Culling autumnal chill from the verdant highlands of their native Scotland, Mogwai weaved epic instrumental strains through bruising guitar gauntlets on debut Young Team. Come On Die Young, the Glasgow band’s second album proper, proved a different kind of brooding beast. Its simmering peaks seethed often into soothing horizons of fragile beauty. Post-rock seems a paltry classification for such a dynamic sound (although usually they’re lumped into the genre). Music with this much movement veers closer to classical compositions than pop.

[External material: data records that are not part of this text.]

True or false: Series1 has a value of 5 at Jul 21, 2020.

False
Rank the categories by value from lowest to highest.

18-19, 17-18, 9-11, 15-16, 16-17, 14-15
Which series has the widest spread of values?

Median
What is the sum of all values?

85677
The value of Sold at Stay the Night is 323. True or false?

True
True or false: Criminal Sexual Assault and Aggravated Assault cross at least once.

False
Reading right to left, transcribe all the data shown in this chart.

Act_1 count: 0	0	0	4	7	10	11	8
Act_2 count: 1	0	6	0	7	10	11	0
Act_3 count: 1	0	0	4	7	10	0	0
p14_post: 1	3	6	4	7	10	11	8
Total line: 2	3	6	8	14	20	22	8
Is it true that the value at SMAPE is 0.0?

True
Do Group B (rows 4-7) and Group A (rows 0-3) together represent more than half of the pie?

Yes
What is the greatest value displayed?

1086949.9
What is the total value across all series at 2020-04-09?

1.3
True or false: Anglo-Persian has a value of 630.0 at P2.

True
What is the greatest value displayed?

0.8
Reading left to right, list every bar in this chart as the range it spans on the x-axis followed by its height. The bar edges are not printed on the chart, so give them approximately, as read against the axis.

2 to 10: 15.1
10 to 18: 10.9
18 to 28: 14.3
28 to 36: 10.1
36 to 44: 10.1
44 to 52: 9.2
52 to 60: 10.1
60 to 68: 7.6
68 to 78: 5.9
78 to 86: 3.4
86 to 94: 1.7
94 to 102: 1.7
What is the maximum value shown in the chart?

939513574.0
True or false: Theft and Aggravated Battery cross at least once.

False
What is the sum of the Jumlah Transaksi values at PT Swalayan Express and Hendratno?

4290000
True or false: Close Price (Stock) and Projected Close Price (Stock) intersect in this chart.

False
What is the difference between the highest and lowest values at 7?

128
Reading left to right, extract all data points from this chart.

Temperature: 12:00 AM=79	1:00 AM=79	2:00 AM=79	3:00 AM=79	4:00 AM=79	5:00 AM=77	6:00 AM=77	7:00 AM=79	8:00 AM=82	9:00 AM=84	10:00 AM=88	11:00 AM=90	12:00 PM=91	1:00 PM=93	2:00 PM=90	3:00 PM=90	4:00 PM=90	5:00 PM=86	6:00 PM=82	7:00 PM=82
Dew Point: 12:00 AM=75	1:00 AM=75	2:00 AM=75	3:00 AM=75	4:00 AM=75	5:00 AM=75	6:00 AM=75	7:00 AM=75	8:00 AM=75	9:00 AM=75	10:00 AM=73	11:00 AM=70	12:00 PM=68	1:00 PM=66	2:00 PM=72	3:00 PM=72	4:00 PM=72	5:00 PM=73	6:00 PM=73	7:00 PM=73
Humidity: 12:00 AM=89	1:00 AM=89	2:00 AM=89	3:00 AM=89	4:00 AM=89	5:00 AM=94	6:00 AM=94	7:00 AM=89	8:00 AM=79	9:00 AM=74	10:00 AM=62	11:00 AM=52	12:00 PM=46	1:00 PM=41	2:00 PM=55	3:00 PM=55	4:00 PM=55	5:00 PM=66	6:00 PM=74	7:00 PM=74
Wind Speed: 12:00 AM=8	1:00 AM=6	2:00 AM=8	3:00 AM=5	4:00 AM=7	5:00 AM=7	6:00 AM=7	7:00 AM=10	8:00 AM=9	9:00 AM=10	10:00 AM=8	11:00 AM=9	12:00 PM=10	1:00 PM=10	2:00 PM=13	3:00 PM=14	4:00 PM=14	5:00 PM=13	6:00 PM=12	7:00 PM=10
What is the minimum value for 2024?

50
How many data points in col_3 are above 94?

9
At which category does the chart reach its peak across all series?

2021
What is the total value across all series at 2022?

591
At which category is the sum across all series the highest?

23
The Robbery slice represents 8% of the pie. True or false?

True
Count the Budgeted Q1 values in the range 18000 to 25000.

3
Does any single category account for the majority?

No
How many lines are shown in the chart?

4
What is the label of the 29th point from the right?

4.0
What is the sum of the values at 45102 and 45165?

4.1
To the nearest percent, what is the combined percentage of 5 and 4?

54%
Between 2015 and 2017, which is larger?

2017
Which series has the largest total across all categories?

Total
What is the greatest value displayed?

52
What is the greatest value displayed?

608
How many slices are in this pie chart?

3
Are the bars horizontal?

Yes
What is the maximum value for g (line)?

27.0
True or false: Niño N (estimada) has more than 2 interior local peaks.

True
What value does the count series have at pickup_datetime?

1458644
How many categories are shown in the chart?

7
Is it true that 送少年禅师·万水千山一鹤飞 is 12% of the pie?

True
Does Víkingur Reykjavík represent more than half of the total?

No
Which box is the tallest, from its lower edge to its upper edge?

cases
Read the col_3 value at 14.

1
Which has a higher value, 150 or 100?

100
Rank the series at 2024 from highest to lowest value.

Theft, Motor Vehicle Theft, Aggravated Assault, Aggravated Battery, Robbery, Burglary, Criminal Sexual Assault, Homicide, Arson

Already a record into their career (plus several singles and a compilation of material, Ten Rapid), Mogwai had begun to define their distinctive aesthetic—long drawn crescendos boiling over into awesome squall. While earlier releases featured moments of tenderness and relative calm (” Tracy,” “Summer”), Come On Die Young reintroduced the band as craftsmen of emotionally-affected guitar music that past efforts had merely suggested. Like similarly inclined Icelandic band Sigur Ros, Mogwai’s dynamism stretches far beyond the reach of simple descriptors—songs are still structured, but given more freedom to wander as far as possible from the confines of a simple chorus and verse.
Even slowcore crooner “Cody” (the only track on Come On to feature vocals, and hushed ones at that), defied traditional pop convention, its strummed guitars advancing at a steady glacial crawl. “Kappa” was the first indication that the band hadn’t fully forsaken their beginnings, a slightly sludgy rocker redolent of the bludgeoning force of Young Team‘s “Like Herod.” Ever concerned with tonality and subtle shifts that sway mood, Mogwai’s evolution equated primarily in expanding vast reaches of space and the subsequent restraint required to allow songs breathing room. If it at first sounds austere, you’re probably not listening closely enough. Music this deliberate takes time to supplant normal expectations.
Perhaps the prettiest song the band has ever recorded, “Waltz For Aidan” conjures its melancholic melody via honeyed guitars and delicate percussion. Later breakthrough Happy Songs For Happy People followed similar plans in constructing its electronically influenced sound, although it also adopted a darker shade. Mini-epics “Ex-Cowboy,” “Chocky,” and “Christmas Steps” close out the album at no less than nine minutes each, a reminder of Mogwai’s continued virility. Before I listened to Mogwai I never imagined it possible to be so moved by instrumental music. It didn’t take long for me to realize that words can detract as often as they add to a piece. After all what good is a clever line without the melody or, in the case of Mogwai, a slowly built tower of purifying sound?